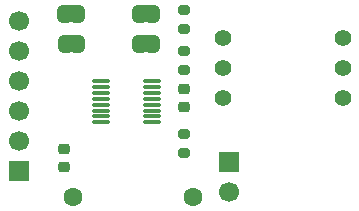
<source format=gbr>
%TF.GenerationSoftware,KiCad,Pcbnew,9.0.5*%
%TF.CreationDate,2025-11-27T21:34:18+09:00*%
%TF.ProjectId,ltc6820,6c746336-3832-4302-9e6b-696361645f70,rev?*%
%TF.SameCoordinates,Original*%
%TF.FileFunction,Soldermask,Top*%
%TF.FilePolarity,Negative*%
%FSLAX46Y46*%
G04 Gerber Fmt 4.6, Leading zero omitted, Abs format (unit mm)*
G04 Created by KiCad (PCBNEW 9.0.5) date 2025-11-27 21:34:18*
%MOMM*%
%LPD*%
G01*
G04 APERTURE LIST*
G04 Aperture macros list*
%AMRoundRect*
0 Rectangle with rounded corners*
0 $1 Rounding radius*
0 $2 $3 $4 $5 $6 $7 $8 $9 X,Y pos of 4 corners*
0 Add a 4 corners polygon primitive as box body*
4,1,4,$2,$3,$4,$5,$6,$7,$8,$9,$2,$3,0*
0 Add four circle primitives for the rounded corners*
1,1,$1+$1,$2,$3*
1,1,$1+$1,$4,$5*
1,1,$1+$1,$6,$7*
1,1,$1+$1,$8,$9*
0 Add four rect primitives between the rounded corners*
20,1,$1+$1,$2,$3,$4,$5,0*
20,1,$1+$1,$4,$5,$6,$7,0*
20,1,$1+$1,$6,$7,$8,$9,0*
20,1,$1+$1,$8,$9,$2,$3,0*%
%AMFreePoly0*
4,1,23,0.500000,-0.750000,0.000000,-0.750000,0.000000,-0.745722,-0.065263,-0.745722,-0.191342,-0.711940,-0.304381,-0.646677,-0.396677,-0.554381,-0.461940,-0.441342,-0.495722,-0.315263,-0.495722,-0.250000,-0.500000,-0.250000,-0.500000,0.250000,-0.495722,0.250000,-0.495722,0.315263,-0.461940,0.441342,-0.396677,0.554381,-0.304381,0.646677,-0.191342,0.711940,-0.065263,0.745722,0.000000,0.745722,
0.000000,0.750000,0.500000,0.750000,0.500000,-0.750000,0.500000,-0.750000,$1*%
%AMFreePoly1*
4,1,23,0.000000,0.745722,0.065263,0.745722,0.191342,0.711940,0.304381,0.646677,0.396677,0.554381,0.461940,0.441342,0.495722,0.315263,0.495722,0.250000,0.500000,0.250000,0.500000,-0.250000,0.495722,-0.250000,0.495722,-0.315263,0.461940,-0.441342,0.396677,-0.554381,0.304381,-0.646677,0.191342,-0.711940,0.065263,-0.745722,0.000000,-0.745722,0.000000,-0.750000,-0.500000,-0.750000,
-0.500000,0.750000,0.000000,0.750000,0.000000,0.745722,0.000000,0.745722,$1*%
G04 Aperture macros list end*
%ADD10C,1.404000*%
%ADD11RoundRect,0.200000X-0.275000X0.200000X-0.275000X-0.200000X0.275000X-0.200000X0.275000X0.200000X0*%
%ADD12FreePoly0,0.000000*%
%ADD13FreePoly1,0.000000*%
%ADD14FreePoly0,180.000000*%
%ADD15FreePoly1,180.000000*%
%ADD16RoundRect,0.225000X-0.250000X0.225000X-0.250000X-0.225000X0.250000X-0.225000X0.250000X0.225000X0*%
%ADD17RoundRect,0.225000X0.250000X-0.225000X0.250000X0.225000X-0.250000X0.225000X-0.250000X-0.225000X0*%
%ADD18C,1.600000*%
%ADD19R,1.700000X1.700000*%
%ADD20C,1.700000*%
%ADD21RoundRect,0.075000X-0.650000X-0.075000X0.650000X-0.075000X0.650000X0.075000X-0.650000X0.075000X0*%
G04 APERTURE END LIST*
%TO.C,JP1*%
G36*
X80510000Y-59575000D02*
G01*
X80810000Y-59575000D01*
X80810000Y-61075000D01*
X80510000Y-61075000D01*
X80510000Y-59575000D01*
G37*
%TO.C,JP4*%
G36*
X87130000Y-61075000D02*
G01*
X86830000Y-61075000D01*
X86830000Y-59575000D01*
X87130000Y-59575000D01*
X87130000Y-61075000D01*
G37*
%TO.C,JP3*%
G36*
X86830000Y-57035000D02*
G01*
X87130000Y-57035000D01*
X87130000Y-58535000D01*
X86830000Y-58535000D01*
X86830000Y-57035000D01*
G37*
%TO.C,JP2*%
G36*
X80480000Y-57035000D02*
G01*
X80780000Y-57035000D01*
X80780000Y-58535000D01*
X80480000Y-58535000D01*
X80480000Y-57035000D01*
G37*
%TD*%
D10*
%TO.C,T1*%
X93472000Y-59852600D03*
X93472000Y-62392600D03*
X93472000Y-64932600D03*
X103632000Y-64932600D03*
X103632000Y-62392600D03*
X103632000Y-59852600D03*
%TD*%
D11*
%TO.C,R1*%
X90170000Y-67945000D03*
X90170000Y-69595000D03*
%TD*%
D12*
%TO.C,JP1*%
X80010000Y-60325000D03*
D13*
X81310000Y-60325000D03*
%TD*%
D14*
%TO.C,JP4*%
X87630000Y-60325000D03*
D15*
X86330000Y-60325000D03*
%TD*%
D11*
%TO.C,R2*%
X90170000Y-57480000D03*
X90170000Y-59130000D03*
%TD*%
D16*
%TO.C,C2*%
X80010000Y-69215000D03*
X80010000Y-70765000D03*
%TD*%
D12*
%TO.C,JP3*%
X86330000Y-57785000D03*
D13*
X87630000Y-57785000D03*
%TD*%
D11*
%TO.C,R3*%
X90170000Y-60960000D03*
X90170000Y-62610000D03*
%TD*%
D17*
%TO.C,C1*%
X90170000Y-65685000D03*
X90170000Y-64135000D03*
%TD*%
D12*
%TO.C,JP2*%
X79980000Y-57785000D03*
D13*
X81280000Y-57785000D03*
%TD*%
D18*
%TO.C,R4*%
X90932000Y-73279000D03*
X80772000Y-73279000D03*
%TD*%
D19*
%TO.C,J1*%
X76200000Y-71120000D03*
D20*
X76200000Y-68580000D03*
X76200000Y-66040000D03*
X76200000Y-63500000D03*
X76200000Y-60960000D03*
X76200000Y-58420000D03*
%TD*%
D19*
%TO.C,J2*%
X94040000Y-70340000D03*
D20*
X94040000Y-72880000D03*
%TD*%
D21*
%TO.C,U1*%
X83185000Y-63500000D03*
X83185000Y-64000000D03*
X83185000Y-64500000D03*
X83185000Y-65000000D03*
X83185000Y-65500000D03*
X83185000Y-66000000D03*
X83185000Y-66500000D03*
X83185000Y-67000000D03*
X87485000Y-67000000D03*
X87485000Y-66500000D03*
X87485000Y-66000000D03*
X87485000Y-65500000D03*
X87485000Y-65000000D03*
X87485000Y-64500000D03*
X87485000Y-64000000D03*
X87485000Y-63500000D03*
%TD*%
M02*

</source>
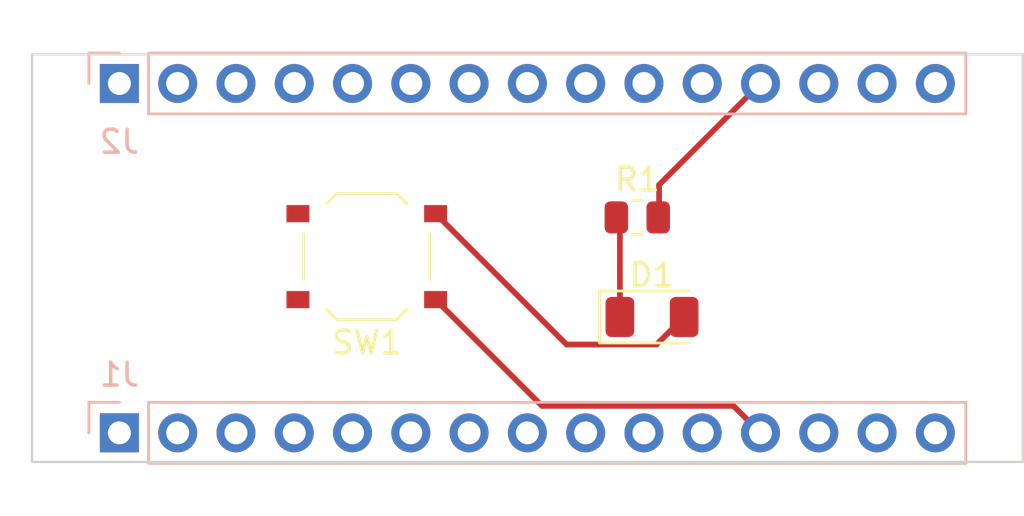
<source format=kicad_pcb>
(kicad_pcb
	(version 20241229)
	(generator "pcbnew")
	(generator_version "9.0")
	(general
		(thickness 1.6)
		(legacy_teardrops no)
	)
	(paper "A4")
	(title_block
		(date "sam. 04 avril 2015")
	)
	(layers
		(0 "F.Cu" signal)
		(2 "B.Cu" signal)
		(9 "F.Adhes" user "F.Adhesive")
		(11 "B.Adhes" user "B.Adhesive")
		(13 "F.Paste" user)
		(15 "B.Paste" user)
		(5 "F.SilkS" user "F.Silkscreen")
		(7 "B.SilkS" user "B.Silkscreen")
		(1 "F.Mask" user)
		(3 "B.Mask" user)
		(17 "Dwgs.User" user "User.Drawings")
		(19 "Cmts.User" user "User.Comments")
		(21 "Eco1.User" user "User.Eco1")
		(23 "Eco2.User" user "User.Eco2")
		(25 "Edge.Cuts" user)
		(27 "Margin" user)
		(31 "F.CrtYd" user "F.Courtyard")
		(29 "B.CrtYd" user "B.Courtyard")
		(35 "F.Fab" user)
		(33 "B.Fab" user)
	)
	(setup
		(stackup
			(layer "F.SilkS"
				(type "Top Silk Screen")
			)
			(layer "F.Paste"
				(type "Top Solder Paste")
			)
			(layer "F.Mask"
				(type "Top Solder Mask")
				(color "Green")
				(thickness 0.01)
			)
			(layer "F.Cu"
				(type "copper")
				(thickness 0.035)
			)
			(layer "dielectric 1"
				(type "core")
				(thickness 1.51)
				(material "FR4")
				(epsilon_r 4.5)
				(loss_tangent 0.02)
			)
			(layer "B.Cu"
				(type "copper")
				(thickness 0.035)
			)
			(layer "B.Mask"
				(type "Bottom Solder Mask")
				(color "Green")
				(thickness 0.01)
			)
			(layer "B.Paste"
				(type "Bottom Solder Paste")
			)
			(layer "B.SilkS"
				(type "Bottom Silk Screen")
			)
			(copper_finish "None")
			(dielectric_constraints no)
		)
		(pad_to_mask_clearance 0)
		(allow_soldermask_bridges_in_footprints no)
		(tenting front back)
		(aux_axis_origin 100 100)
		(grid_origin 100 100)
		(pcbplotparams
			(layerselection 0x00000000_00000000_55555555_555555f5)
			(plot_on_all_layers_selection 0x00000000_00000000_00000000_00000000)
			(disableapertmacros no)
			(usegerberextensions no)
			(usegerberattributes yes)
			(usegerberadvancedattributes yes)
			(creategerberjobfile yes)
			(dashed_line_dash_ratio 12.000000)
			(dashed_line_gap_ratio 3.000000)
			(svgprecision 6)
			(plotframeref no)
			(mode 1)
			(useauxorigin no)
			(hpglpennumber 1)
			(hpglpenspeed 20)
			(hpglpendiameter 15.000000)
			(pdf_front_fp_property_popups yes)
			(pdf_back_fp_property_popups yes)
			(pdf_metadata yes)
			(pdf_single_document no)
			(dxfpolygonmode yes)
			(dxfimperialunits yes)
			(dxfusepcbnewfont yes)
			(psnegative no)
			(psa4output no)
			(plot_black_and_white yes)
			(plotinvisibletext no)
			(sketchpadsonfab no)
			(plotpadnumbers no)
			(hidednponfab no)
			(sketchdnponfab yes)
			(crossoutdnponfab yes)
			(subtractmaskfromsilk no)
			(outputformat 1)
			(mirror no)
			(drillshape 0)
			(scaleselection 1)
			(outputdirectory "gerber/")
		)
	)
	(net 0 "")
	(net 1 "GND")
	(net 2 "/~{RESET}")
	(net 3 "VCC")
	(net 4 "/*D9")
	(net 5 "/D8")
	(net 6 "/D7")
	(net 7 "/*D6")
	(net 8 "/*D5")
	(net 9 "/D4")
	(net 10 "+5V")
	(net 11 "/A3")
	(net 12 "/A2")
	(net 13 "/A1")
	(net 14 "/A0")
	(net 15 "/AREF")
	(net 16 "/D0{slash}RX")
	(net 17 "/D1{slash}TX")
	(net 18 "+3V3")
	(net 19 "/A7")
	(net 20 "/A6")
	(net 21 "/A5{slash}SCL")
	(net 22 "/A4{slash}SDA")
	(net 23 "/D13{slash}SCK")
	(net 24 "/D2")
	(net 25 "Net-(D1-K)")
	(net 26 "/*D10{slash}SS")
	(net 27 "/*D11{slash}MOSI")
	(net 28 "/D12{slash}MISO")
	(net 29 "Net-(D1-A)")
	(net 30 "unconnected-(J2-Pin_10-Pad10)")
	(footprint "Arduino_MountingHole:MountingHole_65mil" (layer "F.Cu") (at 101.27 83.49))
	(footprint "Resistor_SMD:R_0805_2012Metric" (layer "F.Cu") (at 126.3804 89.332))
	(footprint "Arduino_MountingHole:MountingHole_65mil" (layer "F.Cu") (at 141.91 98.73))
	(footprint "Button_Switch_SMD:SW_Push_1P1T_XKB_TS-1187A" (layer "F.Cu") (at 114.5902 91.043 180))
	(footprint "Arduino_MountingHole:MountingHole_65mil" (layer "F.Cu") (at 101.27 98.73))
	(footprint "LED_SMD:LED_1206_3216Metric" (layer "F.Cu") (at 127.0226 93.6754))
	(footprint "Arduino_MountingHole:MountingHole_65mil" (layer "F.Cu") (at 141.91 83.49))
	(footprint "Connector_PinHeader_2.54mm:PinHeader_1x15_P2.54mm_Vertical" (layer "B.Cu") (at 103.81 98.73 -90))
	(footprint "Connector_PinHeader_2.54mm:PinHeader_1x15_P2.54mm_Vertical" (layer "B.Cu") (at 103.81 83.49 -90))
	(gr_rect
		(start 98.681 87.26)
		(end 107.931 94.96)
		(stroke
			(width 0.15)
			(type solid)
		)
		(fill no)
		(layer "Dwgs.User")
		(uuid "5cbe0bc6-3cb6-4983-ad08-5285438d5bd7")
	)
	(gr_rect
		(start 138.1 87.3)
		(end 143.18 94.92)
		(stroke
			(width 0.15)
			(type solid)
		)
		(fill no)
		(layer "Dwgs.User")
		(uuid "917c1862-082b-49fb-83f3-3ae2a695103c")
	)
	(gr_rect
		(start 100 82.22)
		(end 143.18 100)
		(stroke
			(width 0.1)
			(type solid)
		)
		(fill no)
		(layer "Edge.Cuts")
		(uuid "990671be-c3fa-479d-bfc0-66eb8bef99b8")
	)
	(gr_text "ICSP"
		(at 140.64 91.11 90)
		(layer "Dwgs.User")
		(uuid "02cf6656-859c-4691-bcfd-3ede84a09627")
		(effects
			(font
				(size 1 1)
				(thickness 0.15)
			)
		)
	)
	(gr_text "USB\nMini-B"
		(at 103.81 91.11 0)
		(layer "Dwgs.User")
		(uuid "d39f26f0-592a-4851-a125-6d478c41e757")
		(effects
			(font
				(size 1 1)
				(thickness 0.15)
			)
		)
	)
	(segment
		(start 127.3304 89.332)
		(end 127.3304 87.9096)
		(width 0.25)
		(layer "F.Cu")
		(net 1)
		(uuid "d8dfbcf0-3620-4ff4-95c0-28442153c5f9")
	)
	(segment
		(start 127.3304 87.9096)
		(end 131.75 83.49)
		(width 0.25)
		(layer "F.Cu")
		(net 1)
		(uuid "fa81dd5c-f88e-4c03-8259-83b9005c7f17")
	)
	(segment
		(start 117.5902 92.918)
		(end 122.2262 97.554)
		(width 0.25)
		(layer "F.Cu")
		(net 10)
		(uuid "336bac51-fa2c-4a48-9f95-ea4ae38fba48")
	)
	(segment
		(start 130.574 97.554)
		(end 131.75 98.73)
		(width 0.25)
		(layer "F.Cu")
		(net 10)
		(uuid "b1ab9ade-7741-4a90-ade6-59c3542f9a38")
	)
	(segment
		(start 122.2262 97.554)
		(end 130.574 97.554)
		(width 0.25)
		(layer "F.Cu")
		(net 10)
		(uuid "f4b374de-e5f2-4e88-8376-ea99b7ee0527")
	)
	(segment
		(start 125.6226 89.5242)
		(end 125.4304 89.332)
		(width 0.25)
		(layer "F.Cu")
		(net 25)
		(uuid "16bbf823-a688-497d-9cfd-ff872dc73222")
	)
	(segment
		(start 125.6226 93.6754)
		(end 125.6226 89.5242)
		(width 0.25)
		(layer "F.Cu")
		(net 25)
		(uuid "c6ace33c-b3c1-4aae-a112-b8cd09741bc7")
	)
	(segment
		(start 123.2986 94.8764)
		(end 117.5902 89.168)
		(width 0.25)
		(layer "F.Cu")
		(net 29)
		(uuid "0624b2f4-d5ca-4da5-8ac0-81e6b0ed59a0")
	)
	(segment
		(start 127.2216 94.8764)
		(end 123.2986 94.8764)
		(width 0.25)
		(layer "F.Cu")
		(net 29)
		(uuid "d1fedfaa-db49-4f61-ad53-1568d05162cf")
	)
	(segment
		(start 128.4226 93.6754)
		(end 127.2216 94.8764)
		(width 0.25)
		(layer "F.Cu")
		(net 29)
		(uuid "fe142f17-848c-4264-8ba9-2fe45186282e")
	)
	(embedded_fonts no)
)

</source>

== == ==

_DIRECTIONS:_
If a line of the data contains "source", copy it out.

_ANSWER:_
<source format=gbr>
</source>
<source format=kicad_pcb>
</source>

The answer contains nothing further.